ENDORA’S NAMES FOR DARRIN STEVENS:
Dagwood, Darwood, Durwood, Durweed, Beady eyes, Charm Boy, Dalton, Dar-Dar, Darius, Darwick, Darwin, David, Dawson, Boy, Delbert, Dennis, Denton, Derek, Derwin, Dexter, Digby, Dino, Dobbin, Dogwood, Donald, Dorian, Dulcin, Dulfin, Dum Dum, Dumbo, Dumpkin, Duncan, Featherhead, Glum-Dum, Tinker Bell, What’s his name and Low-grade mortal.
MAC ATTACKS CAN HAVE SERIOUS SIDE AFFECTS:
Today January 17th, 2013 is McDonald’s “Customer Appreciation Day”! (Buy a Big Mac or Quarter Pounder with Cheese get a 2nd one for a penny!) I don’t know what was in his ‘happy meal’, but I think there was a little too much ‘happy’!

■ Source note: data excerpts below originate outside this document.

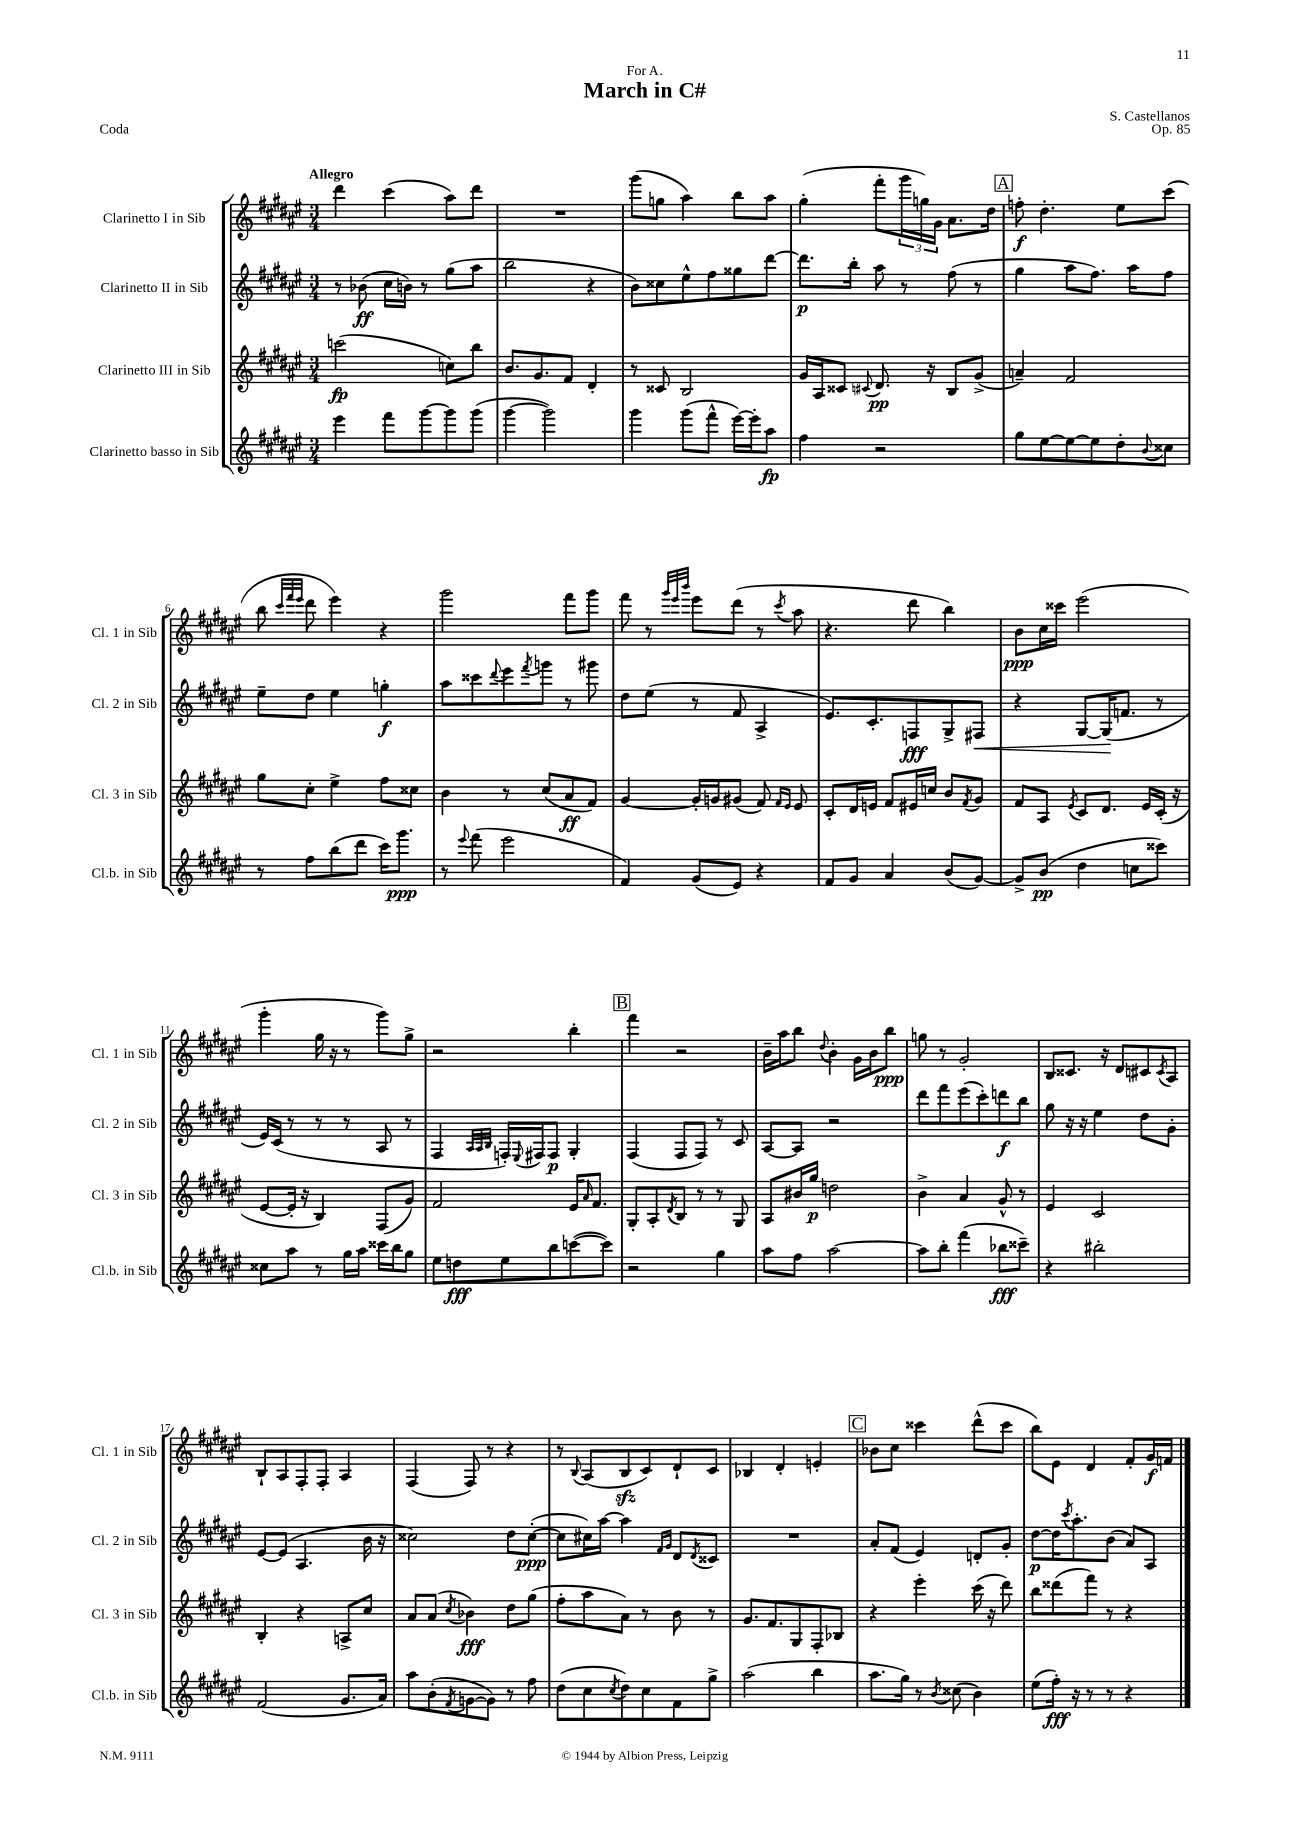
\header { title = "March in C#" composer = "S. Castellanos" dedication = "For A." opus = "Op. 85" piece = "Coda" }
<<
\new StaffGroup <<
\new Staff = "s0" \with { instrumentName = "Clarinetto I in Sib" shortInstrumentName = "Cl. 1 in Sib" } {
    \clef treble \key fis \major \numericTimeSignature \time 3/4 \tempo "Allegro"
    dis'''4 cis'''4( ais''8) dis'''8 |
    R2. |
    gis'''8( g''8 ais''4) b''8 ais''8 |
    gis''4-.( fis'''8-. \tuplet 3/2 { gis'''16 g''16) gis'16 } ais'8. dis''16 |
    \mark \markup { \box "A" } f''8-.\f dis''4.-. eis''8 cis'''8( |
    b''8 \grace { cis'''32 fis'''32 eis'''32 } dis'''8 eis'''4) r4 |
    gis'''2 fis'''8 gis'''8 |
    fis'''8 r8 \grace { gis'''32 eis'''32 b'''32 } eis'''8 dis'''8( r8 \acciaccatura { cis'''8 } ais''8 |
    r4. dis'''8 b''4) |
    b'8\ppp cis''16 cisis'''16 eis'''2( |
    gis'''4-. gis''16 r16 r8 gis'''8) gis''8-> |
    r2 b''4-. |
    \mark \markup { \box "B" } fis'''4 r2 |
    b'16-- ais''16 b''8 \appoggiatura { dis''8 } b'4-. gis'16 b'16 b''8\ppp |
    g''8 r8 gis'2-. |
    b8 cisis'8. r16 dis'8 cis'8 \acciaccatura { cis'8 } ais8 |
    b8-! ais8 fis8-. fis8-. ais4 |
    fis4( fis8) r8 r4 |
    r8 \appoggiatura { b8 } ais8( b8\sfz cis'8) dis'8-! cis'8 |
    bes4 dis'4-. e'4-. |
    \mark \markup { \box "C" } bes'8 cis''8 cisis'''4 dis'''8-^( cisis'''8 |
    b''8) eis'8 dis'4 fis'8-. gis'16\f f'16 \bar "|." |
}
\new Staff = "s1" \with { instrumentName = "Clarinetto II in Sib" shortInstrumentName = "Cl. 2 in Sib" } {
    \clef treble \key fis \major \numericTimeSignature \time 3/4
    r8 bes'8\ff( cis''16 b'16) r8 gis''8( ais''8 |
    b''2 r4 |
    b'8) cisis''8 eis''8-^ fis''8 gisis''8 dis'''8~ |
    dis'''8.\p b''16-. ais''8 r8 fis''8( r8 |
    \mark \markup { \box "A" } gis''4 ais''8 fis''8.) ais''16 fis''8 |
    eis''8-- dis''8 eis''4 g''4-.\f |
    ais''8 cisis'''8 \appoggiatura { dis'''8 } eis'''8 \acciaccatura { fis'''8 } g'''8 r8 gis'''8 |
    dis''8 eis''8( r8 fis'8 ais4-> |
    eis'8.) cis'8.-. f8\fff gis8-> fis8\< |
    r4 gis8~ gis16\!( f'8. r8 |
    eis'16) cis'16( r8 r8 r8 ais8 r8 |
    fis4 \grace { ais32 ais32 b32 } f16-.) \appoggiatura { eis8 } fis16 fis8\p gis4-. |
    \mark \markup { \box "B" } fis4( fis8 fis8) r8 cis'8 |
    ais8~ ais8 r2 |
    dis'''8 fis'''8 eis'''8( cis'''8-.) d'''8\f b''8 |
    gis''8 r16 r16 eis''4 dis''8 gis'8-. |
    eis'8~ eis'8( ais4. b'16 r16 |
    cisis''2) dis''8 cisis''8~-.\ppp( |
    cisis''8 cis''16) ais''16~ ais''4 \grace { fis'16 gis'16 } dis'8 \acciaccatura { dis'8 } cisis'8 |
    R2. |
    \mark \markup { \box "C" } ais'8-. fis'8( eis'4) d'8-. gis'8-. |
    dis''8~\p dis''16 \acciaccatura { cis'''8 } ais''8.-. b'8( ais'8) ais8 \bar "|." |
}
\new Staff = "s2" \with { instrumentName = "Clarinetto III in Sib" shortInstrumentName = "Cl. 3 in Sib" } {
    \clef treble \key fis \major \numericTimeSignature \time 3/4
    c'''2\fp( c''8) b''8 |
    b'8. gis'8. fis'8 dis'4-. |
    r8 cisis'8 b2 |
    gis'16 ais16 cisis'8 \appoggiatura { cis'8 } dis'8.\pp r16 b8 gis'8->( |
    \mark \markup { \box "A" } a'4--) fis'2 |
    gis''8 cis''8-. eis''4-> fis''8 cisis''8 |
    b'4 r8 cis''8( ais'8\ff fis'8) |
    gis'4~ gis'16-. g'16 gis'8( fis'8) \grace { fis'16 eis'16 } eis'8 |
    cis'8-. dis'16 e'16 fis'8 eis'16 c''16 b'8 \acciaccatura { fis'8 } gis'8 |
    fis'8 ais8 \acciaccatura { eis'8 } cis'8 dis'8. eis'16 cis'16-.( r16 |
    eis'8~ eis'16-. r16 b4) fis8( gis'8) |
    fis'2 eis'16 \grace { ais'16 } fis'8. |
    \mark \markup { \box "B" } gis8-. ais8-. \acciaccatura { dis'8 } b8 r8 r8 gis8 |
    ais8 bis'16 gis''16\p d''2 |
    b'4-> ais'4 gis'8-^ r8 |
    eis'4 cis'2 |
    b4-. r4 a8-> cis''8 |
    ais'8 ais'8( \acciaccatura { cis''8 } bes'4\fff) dis''8 gis''8( |
    fis''8-. ais''8 ais'8) r8 b'8 r8 |
    gis'8. fis'8. gis8 fis8-. bes8 |
    \mark \markup { \box "C" } r4 eis'''4-. cis'''16( r16 dis'''8) |
    b''8 disis'''8( fis'''8) r8 r4 \bar "|." |
}
\new Staff = "s3" \with { instrumentName = "Clarinetto basso in Sib" shortInstrumentName = "Cl.b. in Sib" } {
    \clef treble \key fis \major \numericTimeSignature \time 3/4
    eis'''4 fis'''8 gis'''8~ gis'''8 gis'''8( |
    gis'''4~ gis'''2) |
    gis'''4 gis'''8( fis'''8-^ eis'''16~) eis'''16-. ais''8\fp |
    fis''4 r2 |
    \mark \markup { \box "A" } gis''8 eis''8~ eis''8~ eis''8 dis''8-. \appoggiatura { b'8 } cisis''8 |
    r8 fis''8 b''8( dis'''8 cis'''16) gis'''8.\ppp |
    r8 \appoggiatura { eis'''8 } fis'''8( eis'''2 |
    fis'4) gis'8( eis'8) r4 |
    fis'8 gis'8 ais'4 b'8( gis'8~) |
    gis'8-> b'8\pp( dis''4 c''8 cisis'''8) |
    cisis''8 ais''8 r8 gis''16 ais''16 cisis'''16 b''16 gis''8 |
    eis''8 d''8\fff eis''8 b''8 c'''8~( c'''8) |
    \mark \markup { \box "B" } r2 gis''4 |
    ais''8 fis''8 ais''2~ |
    ais''8 b''8-. fis'''4( bes''8\fff cisis'''8--) |
    r4 bis''2-. |
    fis'2( gis'8. ais'16) |
    ais''8 b'8-.( \acciaccatura { fis'8 } g'8~ g'8) r8 fis''8 |
    dis''8( cis''8 \acciaccatura { cis''8 } dis''8) cis''8 fis'8 gis''8-> |
    ais''2( b''4 |
    \mark \markup { \box "C" } ais''8. gis''16) r8 \acciaccatura { b'8 } cisis''8( b'4) |
    eis''8( fis''16-.\fff) r16 r8 r8 r4 \bar "|." |
}
>>
>>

But if it’s not the extra ‘happy’ and you wake up in Times Square from a McDonald’s food haze, painted in gold and your items painted in gold…you should have laid off that fourth 12-pack of Chicken McNuggets, large big mac, two side order of fries and the 16oz big gulp. People have long debated over the ingredients in their food, this seems to be one of the bad side effects.